BERLIN — Miguel Duran, 9, is terminally ill with rare cancer. When he got out of school Friday afternoon, Jan. 24, a fleet of semis greeted him.
“It was kinda cool that I get to ride in it,” said Duran. “I’ve never been in one!”
There was supposed to be just one truck showing up to take the 9-year-old for his first joy ride in a semi, but one turned into 50, and 50 turned into a seemingly endless line of semis across the street from the boy’s Berlin, Wisconsin school.
“We can’t do a lot, but we own trucks, so I was like, ‘Why not give him a ride in a semi,’ and it all just kinda blew up!” said Becky Retzlaff, organizer of Miguel’s Convoy.
Friday, Jan. 24 was the day Retzlaff met Miguel, but her son is friends with him. When her son came home from school to tell her the news about Miguel’s grim prognosis, she wanted to do something to put a smile on his face.

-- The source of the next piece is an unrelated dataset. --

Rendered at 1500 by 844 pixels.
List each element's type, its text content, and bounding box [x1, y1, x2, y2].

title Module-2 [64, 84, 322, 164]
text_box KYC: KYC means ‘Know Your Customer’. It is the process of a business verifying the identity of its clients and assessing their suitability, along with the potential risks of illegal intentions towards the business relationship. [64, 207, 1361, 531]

“This poor little boy, he doesn’t have much time, and be kind to people,” said Retzlaff. “You might not know their circumstances, and try to make people the happiest you can.”
Miguel’s Convoy was organized to show him the community cares — and he was shocked to see the droves of trucks, all for him.
“They mostly care more about me now, instead of other things,” said Duran.
“It means a lot to me that, being such a small community, that everybody can kinda, even just the trucking community, can come together to support one kid,” said Arlene Bialk, Miguel’s mom.
The 9-year-old boy was diagnosed with a rare and terminal form of cancer called rhabdomyosarcoma when he was 8 — but it’s events like this for her son that keep Bialk in good spirits.
“It just kinda, it keeps my mind off of it for at least a couple of minutes,” said Bialk.
On the outside, he’s your typical 9-year-old boy, but he’s a fighter, and after Friday, an official, honorary one.
“Seeing and heard his strength and bravery throughout this whole journey with this issue, we just wanted to make him an honorary fire department guy on our family,” said Tom Stahoviack, captain of they Poy Sippi Fire Department.
Special stickers were handed out to truckers at the end of the convoy to put on their trucks. That way, even in passing, Miguel will ride with them forever.